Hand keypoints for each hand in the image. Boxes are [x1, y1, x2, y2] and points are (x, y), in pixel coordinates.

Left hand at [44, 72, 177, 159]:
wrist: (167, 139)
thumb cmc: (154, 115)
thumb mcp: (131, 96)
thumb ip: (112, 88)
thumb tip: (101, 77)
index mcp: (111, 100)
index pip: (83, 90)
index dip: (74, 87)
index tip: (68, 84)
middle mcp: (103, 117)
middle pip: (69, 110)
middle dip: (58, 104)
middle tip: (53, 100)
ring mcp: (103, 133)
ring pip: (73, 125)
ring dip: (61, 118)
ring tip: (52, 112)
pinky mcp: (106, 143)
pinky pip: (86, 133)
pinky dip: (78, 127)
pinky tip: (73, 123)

**WHAT IS REQUIRED**. The data above should be reproduced in full and exactly.

**YOUR SOLUTION**.
Hand keypoints for each hand in the image. Boxes are [x1, y1, x2, y2] and points are (x, y), in pixel coordinates.

Left hand at [44, 72, 177, 159]:
wrist: (167, 139)
thumb cmc: (154, 115)
thumb mcp: (131, 96)
thumb ip: (112, 88)
thumb tip: (101, 77)
index mcp: (111, 100)
index pip: (83, 90)
index dip: (74, 87)
index tip: (68, 84)
middle mcp: (103, 117)
middle pip: (69, 110)
middle dip: (58, 104)
middle tip: (53, 100)
ring mcp: (103, 133)
ring pip: (73, 125)
ring dip: (61, 118)
ring tip: (52, 112)
pinky mcp: (106, 143)
pinky pip: (86, 133)
pinky dip: (78, 127)
pinky tip: (73, 123)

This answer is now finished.